Wednesday, 23 March 2011

Astrologers and 'Imaginative' Logic

While atheists are no strangers to being called unimaginative and dull, the accusation of narrow-mindedness is occasionally offered up by pseudoscientists when they are questioned on discrepancies in their technique or treatment. In a recent blog post on the Guardian’s website, Dr Rebekah Higgitt of Greenwich National Maritime Museum and Royal Observatory proposed that we should ‘debunk astrologers more respectfully’. Many questions were asked about astrology and indiscrepancies queried, but certain allegedly well-regarded supporters of astrology seemed content to exclude any evidence which they perceived to be part of a ‘debunking agenda’. Considering that this highly-regarded astrologer, Deborah Houlding, is so quick to criticise attitudes of close-mindedness in those who don’t believe in astrology this approach seems very hypocritical indeed.

Another tactic used on occasion by practitioners of alternative sciences and medicines is to paint themselves as the unjustly oppressed party and heroes fighting for their perceived truths. This tactic is often seen in discussions about alternative medicines and sciences when practitioners are questioned about certain aspects of their respective arts. While debates about alternative sciences can become very heated on both sides, the astrologers are often seen to portray themselves as the party without fault – in a follow-up to the article by Dr Higgitt on the Guardian’s science pages, Houlding accuses the skeptics of ‘rudeness, crude 'noise', accusation, and evasion of the relevant points’ while failing to acknowledge instances of utilising these tactics herself throughout her posts (see earlier references).

In this case Houlding even goes as far as accusing those opposing the idea of astrology as having ‘clearly-defined tactics’ and using ‘debunker manuals' – quite a claim considering that the ‘enemies of pseudoscience’ were in fact amateur skeptics with no personal connection commenting on an obscure science thread on the Guardian’s science website. This idea of being the victim of an organised scheme is similar to the paranoia expressed by homeopaths about Big Pharma corporations fixing results of clinical trials to try and discredit their medicine for financial gain. Rather than accept the results after thorough explanation, the practitioners of the method in question will try to paint supporters of the opposing view as charlatans mindlessly pursuing their own agenda.

When considering a scientific theory the burden of proof lies with the person making the assertion, largely due to the difficulty of proving a negative result. This is one of the key mistakes which people make about the scientific validity of a hypothesis – failing to prove a negative is occasionally taken to mean that there must be a positive result. Using the example of astrology, the astrologers assert that the positions of the planets in relation to the Earth (and in other systems in relation to our Sun) has an impact on a person’s personality and at times even their financial dealings. The following information was given by an astrologer on the Higgitt article in defence of astrology:

‘I can prove it works because my husband and I bought lotto tickets based on planetary information each week and managed to win a million dollars in 2001. I know astrology works on a personal basis and I couldn't give a hoot what anyone thinks - you won't change what I have observed in my lifetime - you can't give statistics for all the little, everyday occurrences that build up a picture of one's life over time.’

This extract is a very good example of confirmation bias mistakenly presented as proof of an effective method. The author of the comment claims that astrology helped them win the lottery because they won $1 million after predicting the outcome using planetary information. This is a very fortunate turn of events, but the author also fails to admit that they never won on any of their other lotto tickets which were also influenced by planetary information. Although the astrologer was questioned numerous times about how they used planetary information to determine which numbers would be selected at random from the number generator, they never provided this information.
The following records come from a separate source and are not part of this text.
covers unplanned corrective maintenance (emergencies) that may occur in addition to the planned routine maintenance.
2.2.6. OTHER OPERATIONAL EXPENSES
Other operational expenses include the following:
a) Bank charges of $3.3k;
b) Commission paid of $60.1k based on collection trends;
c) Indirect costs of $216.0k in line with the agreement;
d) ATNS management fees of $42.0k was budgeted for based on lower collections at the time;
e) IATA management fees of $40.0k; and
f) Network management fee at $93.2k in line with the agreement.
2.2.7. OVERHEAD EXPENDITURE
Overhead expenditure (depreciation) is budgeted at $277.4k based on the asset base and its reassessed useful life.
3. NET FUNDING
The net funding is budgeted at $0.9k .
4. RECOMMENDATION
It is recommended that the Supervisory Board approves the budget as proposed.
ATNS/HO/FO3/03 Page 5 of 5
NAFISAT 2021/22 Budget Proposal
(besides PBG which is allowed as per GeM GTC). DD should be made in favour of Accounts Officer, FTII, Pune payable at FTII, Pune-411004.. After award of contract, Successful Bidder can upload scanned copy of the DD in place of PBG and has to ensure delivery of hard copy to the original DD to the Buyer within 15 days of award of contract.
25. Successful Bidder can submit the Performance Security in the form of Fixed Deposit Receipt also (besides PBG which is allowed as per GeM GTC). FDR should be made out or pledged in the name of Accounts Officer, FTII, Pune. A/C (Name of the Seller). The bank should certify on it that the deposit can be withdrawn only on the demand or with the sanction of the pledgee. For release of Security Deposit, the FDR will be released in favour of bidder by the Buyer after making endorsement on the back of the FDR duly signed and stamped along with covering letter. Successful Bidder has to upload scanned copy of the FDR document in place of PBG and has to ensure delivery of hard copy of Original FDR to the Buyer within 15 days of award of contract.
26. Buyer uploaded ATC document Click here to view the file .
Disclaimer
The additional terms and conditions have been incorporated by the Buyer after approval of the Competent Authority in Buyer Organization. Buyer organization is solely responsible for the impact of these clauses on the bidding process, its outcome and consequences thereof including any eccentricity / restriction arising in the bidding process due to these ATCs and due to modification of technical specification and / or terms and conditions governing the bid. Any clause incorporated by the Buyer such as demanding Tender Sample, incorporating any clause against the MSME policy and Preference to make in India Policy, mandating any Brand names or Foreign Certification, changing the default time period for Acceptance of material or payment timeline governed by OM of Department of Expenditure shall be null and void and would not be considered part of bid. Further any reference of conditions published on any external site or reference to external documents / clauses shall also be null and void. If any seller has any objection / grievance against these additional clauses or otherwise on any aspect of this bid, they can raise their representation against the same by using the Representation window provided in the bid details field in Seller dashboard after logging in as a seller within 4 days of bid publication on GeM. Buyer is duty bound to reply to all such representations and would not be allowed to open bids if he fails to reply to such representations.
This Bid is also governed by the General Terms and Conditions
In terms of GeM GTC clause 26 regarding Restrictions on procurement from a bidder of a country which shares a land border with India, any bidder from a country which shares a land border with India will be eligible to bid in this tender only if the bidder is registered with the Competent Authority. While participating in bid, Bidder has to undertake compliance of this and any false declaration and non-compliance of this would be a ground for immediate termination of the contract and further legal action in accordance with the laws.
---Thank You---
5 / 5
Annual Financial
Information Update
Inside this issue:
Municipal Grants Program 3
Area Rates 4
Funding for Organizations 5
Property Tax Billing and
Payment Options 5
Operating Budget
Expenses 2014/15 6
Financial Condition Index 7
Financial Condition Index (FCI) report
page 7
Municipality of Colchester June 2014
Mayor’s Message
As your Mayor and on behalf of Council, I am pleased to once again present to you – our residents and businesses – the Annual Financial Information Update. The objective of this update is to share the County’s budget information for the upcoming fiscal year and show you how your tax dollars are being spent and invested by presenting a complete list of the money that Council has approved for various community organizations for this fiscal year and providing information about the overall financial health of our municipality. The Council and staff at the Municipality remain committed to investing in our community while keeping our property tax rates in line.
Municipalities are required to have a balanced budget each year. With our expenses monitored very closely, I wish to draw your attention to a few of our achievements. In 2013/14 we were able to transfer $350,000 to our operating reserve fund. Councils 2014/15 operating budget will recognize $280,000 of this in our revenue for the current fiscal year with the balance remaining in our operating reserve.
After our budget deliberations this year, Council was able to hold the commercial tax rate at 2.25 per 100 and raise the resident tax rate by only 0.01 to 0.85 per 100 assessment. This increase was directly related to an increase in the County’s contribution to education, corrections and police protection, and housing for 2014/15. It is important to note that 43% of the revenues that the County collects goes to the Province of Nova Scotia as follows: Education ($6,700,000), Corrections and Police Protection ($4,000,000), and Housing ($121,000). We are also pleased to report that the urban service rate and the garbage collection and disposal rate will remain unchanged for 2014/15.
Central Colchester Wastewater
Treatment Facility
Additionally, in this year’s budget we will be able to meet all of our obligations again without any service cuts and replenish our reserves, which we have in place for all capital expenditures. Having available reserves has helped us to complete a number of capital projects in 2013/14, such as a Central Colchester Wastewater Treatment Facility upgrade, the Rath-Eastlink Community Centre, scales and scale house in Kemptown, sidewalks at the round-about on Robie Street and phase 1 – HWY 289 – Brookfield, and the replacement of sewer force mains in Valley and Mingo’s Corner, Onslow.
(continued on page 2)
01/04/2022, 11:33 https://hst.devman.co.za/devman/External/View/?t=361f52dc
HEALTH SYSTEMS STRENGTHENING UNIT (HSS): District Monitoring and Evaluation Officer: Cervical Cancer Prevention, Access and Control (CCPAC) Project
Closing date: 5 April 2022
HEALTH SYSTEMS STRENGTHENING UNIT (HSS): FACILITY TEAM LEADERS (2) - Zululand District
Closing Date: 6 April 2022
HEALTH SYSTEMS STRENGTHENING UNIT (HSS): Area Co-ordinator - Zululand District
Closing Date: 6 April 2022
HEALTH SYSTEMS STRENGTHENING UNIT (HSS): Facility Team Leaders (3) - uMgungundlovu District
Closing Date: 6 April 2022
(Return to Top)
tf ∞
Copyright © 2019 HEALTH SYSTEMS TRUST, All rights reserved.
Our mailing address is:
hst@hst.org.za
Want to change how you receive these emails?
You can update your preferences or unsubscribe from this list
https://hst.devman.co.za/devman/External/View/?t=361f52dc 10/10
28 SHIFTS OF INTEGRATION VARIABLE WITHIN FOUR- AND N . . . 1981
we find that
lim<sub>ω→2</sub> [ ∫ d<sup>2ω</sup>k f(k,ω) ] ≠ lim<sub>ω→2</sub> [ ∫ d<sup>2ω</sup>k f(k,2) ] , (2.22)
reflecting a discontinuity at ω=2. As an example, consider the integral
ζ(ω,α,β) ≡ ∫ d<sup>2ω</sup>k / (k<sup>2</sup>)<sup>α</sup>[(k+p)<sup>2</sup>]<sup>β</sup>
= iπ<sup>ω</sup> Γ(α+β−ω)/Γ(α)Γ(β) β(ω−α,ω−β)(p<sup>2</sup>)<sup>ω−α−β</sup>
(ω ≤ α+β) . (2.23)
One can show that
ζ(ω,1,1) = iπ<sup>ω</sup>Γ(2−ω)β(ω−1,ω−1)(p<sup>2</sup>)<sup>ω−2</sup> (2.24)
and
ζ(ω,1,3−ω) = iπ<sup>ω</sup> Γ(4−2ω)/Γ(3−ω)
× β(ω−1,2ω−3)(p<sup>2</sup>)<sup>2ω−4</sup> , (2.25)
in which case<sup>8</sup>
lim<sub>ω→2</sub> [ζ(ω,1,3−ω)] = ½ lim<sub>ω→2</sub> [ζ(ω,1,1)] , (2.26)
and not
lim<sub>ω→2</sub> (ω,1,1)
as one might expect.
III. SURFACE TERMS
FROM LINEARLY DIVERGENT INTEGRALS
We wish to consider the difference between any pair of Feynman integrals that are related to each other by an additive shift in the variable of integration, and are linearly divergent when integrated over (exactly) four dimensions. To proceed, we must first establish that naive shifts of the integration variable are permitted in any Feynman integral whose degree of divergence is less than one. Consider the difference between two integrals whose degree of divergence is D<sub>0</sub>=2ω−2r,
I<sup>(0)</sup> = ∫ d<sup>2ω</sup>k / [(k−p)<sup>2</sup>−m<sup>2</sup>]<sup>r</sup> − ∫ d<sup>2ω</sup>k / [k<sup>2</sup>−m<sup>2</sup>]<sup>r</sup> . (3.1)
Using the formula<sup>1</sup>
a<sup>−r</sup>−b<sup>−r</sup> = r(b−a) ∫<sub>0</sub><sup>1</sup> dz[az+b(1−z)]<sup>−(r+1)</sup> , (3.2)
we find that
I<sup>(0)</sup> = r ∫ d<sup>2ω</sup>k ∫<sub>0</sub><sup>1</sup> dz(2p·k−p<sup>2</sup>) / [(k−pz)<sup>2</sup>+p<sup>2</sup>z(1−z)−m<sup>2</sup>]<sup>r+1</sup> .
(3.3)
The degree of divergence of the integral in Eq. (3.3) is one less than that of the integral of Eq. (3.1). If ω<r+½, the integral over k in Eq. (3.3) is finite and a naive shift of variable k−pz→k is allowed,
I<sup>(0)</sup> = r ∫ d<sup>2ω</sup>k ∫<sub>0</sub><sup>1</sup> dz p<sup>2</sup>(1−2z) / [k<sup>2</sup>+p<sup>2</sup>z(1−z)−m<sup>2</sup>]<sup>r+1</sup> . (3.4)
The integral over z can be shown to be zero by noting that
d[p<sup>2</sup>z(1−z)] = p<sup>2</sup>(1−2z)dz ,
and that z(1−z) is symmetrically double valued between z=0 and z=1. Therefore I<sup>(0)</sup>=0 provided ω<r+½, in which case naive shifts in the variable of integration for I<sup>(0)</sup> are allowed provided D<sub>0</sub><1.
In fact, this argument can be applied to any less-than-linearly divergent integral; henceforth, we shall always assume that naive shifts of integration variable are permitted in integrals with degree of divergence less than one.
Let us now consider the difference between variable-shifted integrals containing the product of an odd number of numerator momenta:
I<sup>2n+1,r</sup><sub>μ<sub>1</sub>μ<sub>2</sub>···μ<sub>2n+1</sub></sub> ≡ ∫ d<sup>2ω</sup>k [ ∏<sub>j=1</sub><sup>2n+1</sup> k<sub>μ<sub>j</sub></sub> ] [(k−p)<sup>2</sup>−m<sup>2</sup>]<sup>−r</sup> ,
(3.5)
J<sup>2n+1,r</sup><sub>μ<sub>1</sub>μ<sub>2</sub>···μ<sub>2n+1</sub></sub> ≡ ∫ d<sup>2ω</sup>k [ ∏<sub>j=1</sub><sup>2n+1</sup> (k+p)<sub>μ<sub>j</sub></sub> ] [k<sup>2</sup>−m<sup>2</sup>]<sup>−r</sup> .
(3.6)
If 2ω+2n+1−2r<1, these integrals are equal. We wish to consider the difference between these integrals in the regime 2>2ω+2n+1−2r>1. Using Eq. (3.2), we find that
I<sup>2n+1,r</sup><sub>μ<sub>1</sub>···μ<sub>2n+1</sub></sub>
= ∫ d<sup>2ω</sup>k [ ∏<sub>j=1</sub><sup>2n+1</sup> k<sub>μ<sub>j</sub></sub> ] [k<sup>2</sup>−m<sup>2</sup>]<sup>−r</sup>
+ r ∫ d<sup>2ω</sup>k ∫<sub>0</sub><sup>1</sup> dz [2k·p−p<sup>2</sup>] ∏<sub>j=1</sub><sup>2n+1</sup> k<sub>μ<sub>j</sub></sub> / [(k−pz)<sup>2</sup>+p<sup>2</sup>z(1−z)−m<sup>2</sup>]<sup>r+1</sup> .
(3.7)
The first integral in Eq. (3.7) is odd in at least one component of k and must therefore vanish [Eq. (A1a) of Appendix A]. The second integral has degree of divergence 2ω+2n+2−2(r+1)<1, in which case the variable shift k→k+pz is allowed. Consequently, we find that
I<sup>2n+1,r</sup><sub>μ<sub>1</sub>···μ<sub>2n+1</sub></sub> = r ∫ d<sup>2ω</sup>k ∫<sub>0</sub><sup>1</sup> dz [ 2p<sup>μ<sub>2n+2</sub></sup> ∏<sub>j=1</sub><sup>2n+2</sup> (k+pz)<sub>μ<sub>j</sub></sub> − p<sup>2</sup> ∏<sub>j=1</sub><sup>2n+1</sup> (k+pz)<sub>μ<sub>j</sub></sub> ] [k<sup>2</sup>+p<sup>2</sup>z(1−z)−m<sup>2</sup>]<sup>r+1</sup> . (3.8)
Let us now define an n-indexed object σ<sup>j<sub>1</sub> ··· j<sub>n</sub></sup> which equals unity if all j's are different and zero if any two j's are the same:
Skeptics were offered an image of the winning ticket and the cheque (which could be easily forged for the sake of the argument) but they were also challenged to prove that it wasn’t astrology which helped the lucky astrologer to win the $1 million prize. The argument that it is impossible to frequently predict a sequence of randomly selected numbers to a high degree of accuracy could be made but it is impossible to effectively refute this claim when nothing about the planetary information used is supplied. The difficulty in refuting this claim is often taken in place of a positive result as proof of an effective tool of prediction or alternative medicine and unfortunately many people are taken in by this broken logic.